Vediamo persone che pur si vantano di essere di sinistra, ma la loro collocazione mentale e ideale la ritrovano sulle pagine di La Repubblica il giornale dell'Alta Finanza, mascherata da "liberal", per antonomasia, filo sionista e oltretutto vetrina di prodotti di lusso e di alto consumismo che un "proletario" dovrebbe quanto meno disdegnare; oppure vediamo lo squallido fenomeno del sorgere di ogni più gretto particolarismo ed egoismo, che ha portato alla nascita del movimento leghista.
Si prenda poi la classe politica, in generale, esempio vivente di scandali reiterati e continuati e possiamo dire anche impuniti, visto che poi tutto finisce a tarallucci e vino ed ora è anche invalsa la consuetudine di sostituire alla sacrosanta galera gli arresti domiciliari o un mesetto di ritiro in monastero.
È oramai evidente che coloro che si imbarcano in qualsivoglia attività politica, i futuri candidati che entrano nei partiti, lo fanno unicamente con lo scopo, oramai neppure più nascosto, di migliorare la loro condizione sociale, di dare un "aiutino" alla loro professione.
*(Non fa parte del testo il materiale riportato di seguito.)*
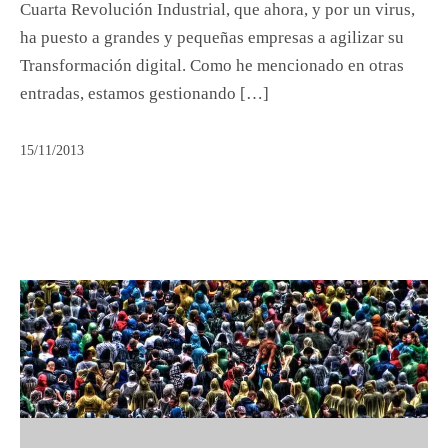
Cuarta Revolución Industrial, que ahora, y por un virus,
ha puesto a grandes y pequeñas empresas a agilizar su
Transformación digital. Como he mencionado en otras
entradas, estamos gestionando […]
15/11/2013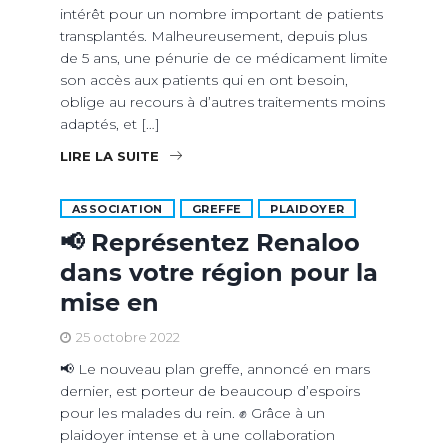
intérêt pour un nombre important de patients
transplantés. Malheureusement, depuis plus
de 5 ans, une pénurie de ce médicament limite
son accès aux patients qui en ont besoin,
oblige au recours à d’autres traitements moins
adaptés, et […]
LIRE LA SUITE
ASSOCIATION
GREFFE
PLAIDOYER
📢 Représentez Renaloo
dans votre région pour la
mise en
25 octobre 2022
📢 Le nouveau plan greffe, annoncé en mars
dernier, est porteur de beaucoup d’espoirs
pour les malades du rein. ✊ Grâce à un
plaidoyer intense et à une collaboration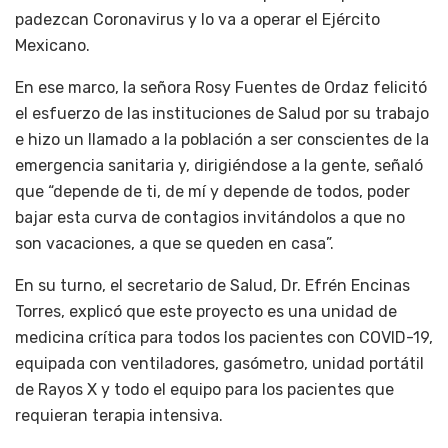
padezcan Coronavirus y lo va a operar el Ejército
Mexicano.
En ese marco, la señora Rosy Fuentes de Ordaz felicitó
el esfuerzo de las instituciones de Salud por su trabajo
e hizo un llamado a la población a ser conscientes de la
emergencia sanitaria y, dirigiéndose a la gente, señaló
que “depende de ti, de mí y depende de todos, poder
bajar esta curva de contagios invitándolos a que no
son vacaciones, a que se queden en casa”.
En su turno, el secretario de Salud, Dr. Efrén Encinas
Torres, explicó que este proyecto es una unidad de
medicina crítica para todos los pacientes con COVID-19,
equipada con ventiladores, gasómetro, unidad portátil
de Rayos X y todo el equipo para los pacientes que
requieran terapia intensiva.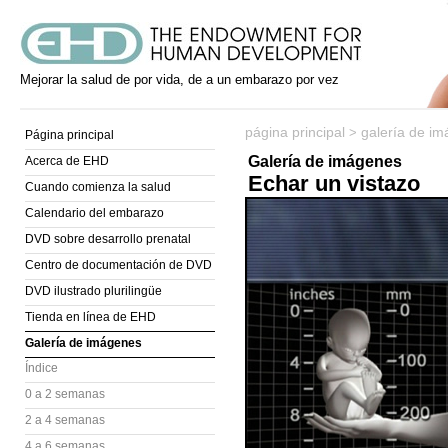
Mejorar la salud de por vida, de a un embarazo por vez
página principal
galería de i
>
Página principal
Galería de imágenes
Acerca de EHD
Echar un vistazo
Cuando comienza la salud
Calendario del embarazo
DVD sobre desarrollo prenatal
Centro de documentación de DVD
DVD ilustrado plurilingüe
Tienda en línea de EHD
Galería de imágenes
Índice
0 a 2 semanas
2 a 4 semanas
4 a 6 semanas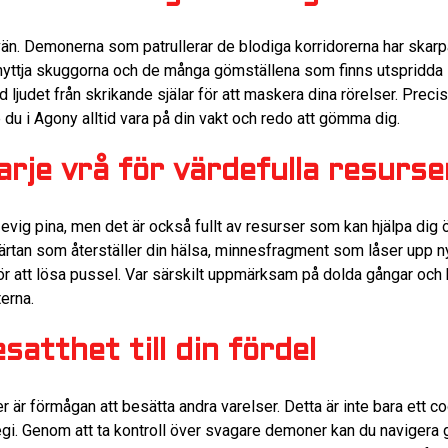
 vän. Demonerna som patrullerar de blodiga korridorerna har skarp
utnyttja skuggorna och de många gömställena som finns utspridda 
 ljudet från skrikande själar för att maskera dina rörelser. Preci
 du i Agony alltid vara på din vakt och redo att gömma dig.
arje vrå för värdefulla resurse
evig pina, men det är också fullt av resurser som kan hjälpa dig
ärtan som återställer din hälsa, minnesfragment som låser upp ny
 att lösa pussel. Var särskilt uppmärksam på dolda gångar och 
erna.
satthet till din fördel
är förmågan att besätta andra varelser. Detta är inte bara ett coo
gi. Genom att ta kontroll över svagare demoner kan du navigera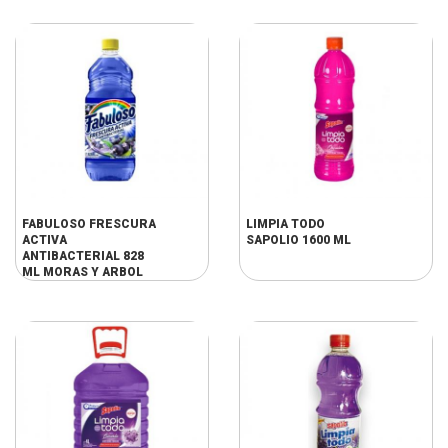
FABULOSO FRESCURA
LIMPIA TODO
ACTIVA
SAPOLIO 1600 ML
ANTIBACTERIAL 828
ML MORAS Y ARBOL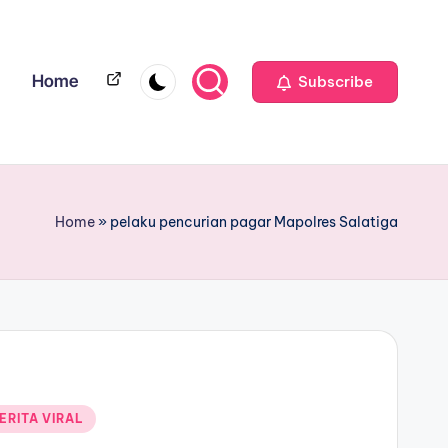
Home
Home
Subscribe
Home
»
pelaku pencurian pagar Mapolres Salatiga
ERITA VIRAL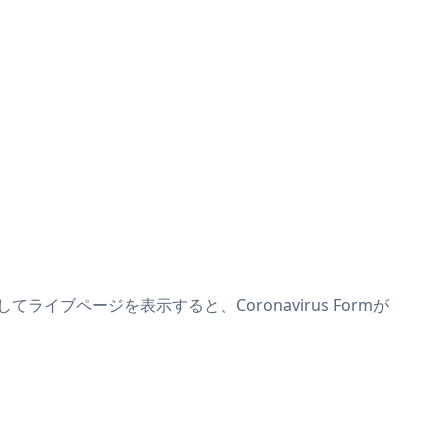
してライブページを表示すると、Coronavirus Formが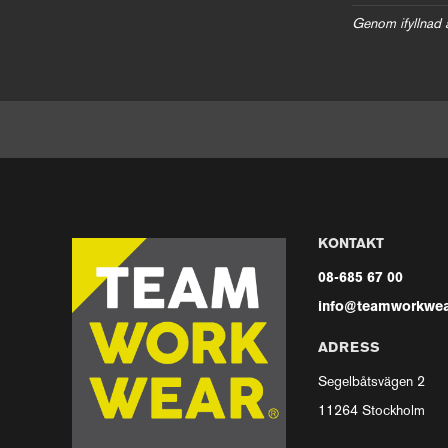
Genom ifyllnad 
KONTAKT
08-685 67 00
info@teamworkwea
ADRESS
Segelbåtsvägen 2
11264 Stockholm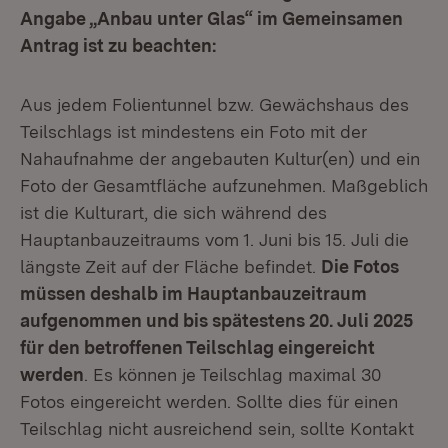
Angabe „Anbau unter Glas“ im Gemeinsamen
Antrag ist zu beachten:
Aus jedem Folientunnel bzw. Gewächshaus des
Teilschlags ist mindestens ein Foto mit der
Nahaufnahme der angebauten Kultur(en) und ein
Foto der Gesamtfläche aufzunehmen. Maßgeblich
ist die Kulturart, die sich während des
Hauptanbauzeitraums vom 1. Juni bis 15. Juli die
längste Zeit auf der Fläche befindet.
Die Fotos
müssen deshalb im Hauptanbauzeitraum
aufgenommen und bis spätestens 20. Juli 2025
für den betroffenen Teilschlag eingereicht
werden
. Es können je Teilschlag maximal 30
Fotos eingereicht werden. Sollte dies für einen
Teilschlag nicht ausreichend sein, sollte Kontakt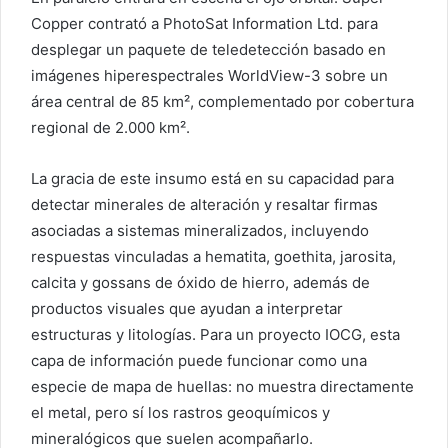
Copper contrató a PhotoSat Information Ltd. para
desplegar un paquete de teledetección basado en
imágenes hiperespectrales WorldView-3 sobre un
área central de 85 km², complementado por cobertura
regional de 2.000 km².
La gracia de este insumo está en su capacidad para
detectar minerales de alteración y resaltar firmas
asociadas a sistemas mineralizados, incluyendo
respuestas vinculadas a hematita, goethita, jarosita,
calcita y gossans de óxido de hierro, además de
productos visuales que ayudan a interpretar
estructuras y litologías. Para un proyecto IOCG, esta
capa de información puede funcionar como una
especie de mapa de huellas: no muestra directamente
el metal, pero sí los rastros geoquímicos y
mineralógicos que suelen acompañarlo.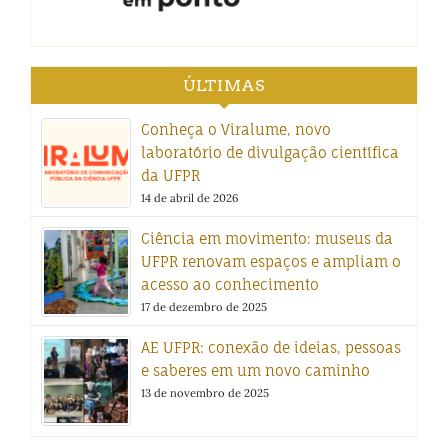
ÚLTIMAS
Conheça o Viralume, novo
laboratório de divulgação científica
da UFPR
14 de abril de 2026
Ciência em movimento: museus da
UFPR renovam espaços e ampliam o
acesso ao conhecimento
17 de dezembro de 2025
AE UFPR: conexão de ideias, pessoas
e saberes em um novo caminho
13 de novembro de 2025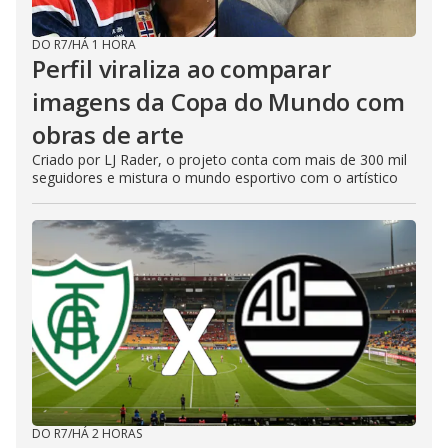
DO R7
/
HÁ 1 HORA
Perfil viraliza ao comparar
imagens da Copa do Mundo com
obras de arte
Criado por LJ Rader, o projeto conta com mais de 300 mil
seguidores e mistura o mundo esportivo com o artístico
DO R7
/
HÁ 2 HORAS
I più scarsi o sfortunati devono accontentarsi di qualche raccomandazioncella, mentre i più furbi e farabutti, proseguono nella scalata alla politica e i fortunati che arrivano in qualche stanza dei bottoni, arraffano tutto quello che è possibile arraffare, visto che tra l'altro proprio questo era lo scopo primario della loro scelta di fare politica, della loro "vocazione".
Siamo alla fine di ogni dignità umana, di ogni pur minimo senso dell'etica, del senso dello Stato, tutto è ricondotto al guadagno al business. È la classica società americana, la way of life americana, quel consumismo, quell'individualismo senza freni e senza scrupoli che porta la gente a chiudersi in sè stessa, a fregarsene del prossimo a pensare solo a come fare soldi. Quando accadono fatti eclatanti che fanno scendere in piazza questo tipo umano, si assiste sempre a forme di violenza vandalica senza capo nè coda e si finisce per dare l'assalto ai negozi di moda e di alta tecnologia per arraffare quei prodotti che sono oggetto del desiderio di persone che hanno perso ogni senso della vita.
Tra le altre cose, possiamo individuare nella distruzione della nostra gioventù, l'elemento primo di questo disastro. Ogni rivoluzione, ogni insurrezione, per ragioni anagrafiche ed esistenziali, non può che contare, in massima parte su la gioventù. Ma la nostra gioventù, a partire dagli anni '70, venne investita dal consumo delle droghe, venne inebetita nelle discoteche e negli stadi, e quindi, anno dopo anno, divenne preda del consumismo più sfrenato, finalizzato ad "apparire", non ad "essere". Bambini che fin dalle elementari piangono a casa perchè il compagno di classe ha le scarpe della Nike e loro no, giovanotti che si deturpano il corpo con anelli e tatuaggi, ragazze con tatuaggi e piercing, dove il problema esistenziale per tutti loro è quello di trovare i soldi per comprasi l'ultima consolle per i videogiochi, o l'ultimo modello di Ipod, di farsi le lampade ai centri benessere e di aspettare il sabato sera per lo sballo in discoteca.
Aggiungeteci il lavaggio del cervello fatto dalle nostre televisioni con i loro spettacoli demenziali e il discorso è quasi completo.
Questo hanno portato, con la loro invasione del 1945, gli anglo americani: vizio, droga e corruzione e democrazia per i furbi e questi sono i risultati di oggi.
Povera Italia, altro che «don't cry for me Argentina»!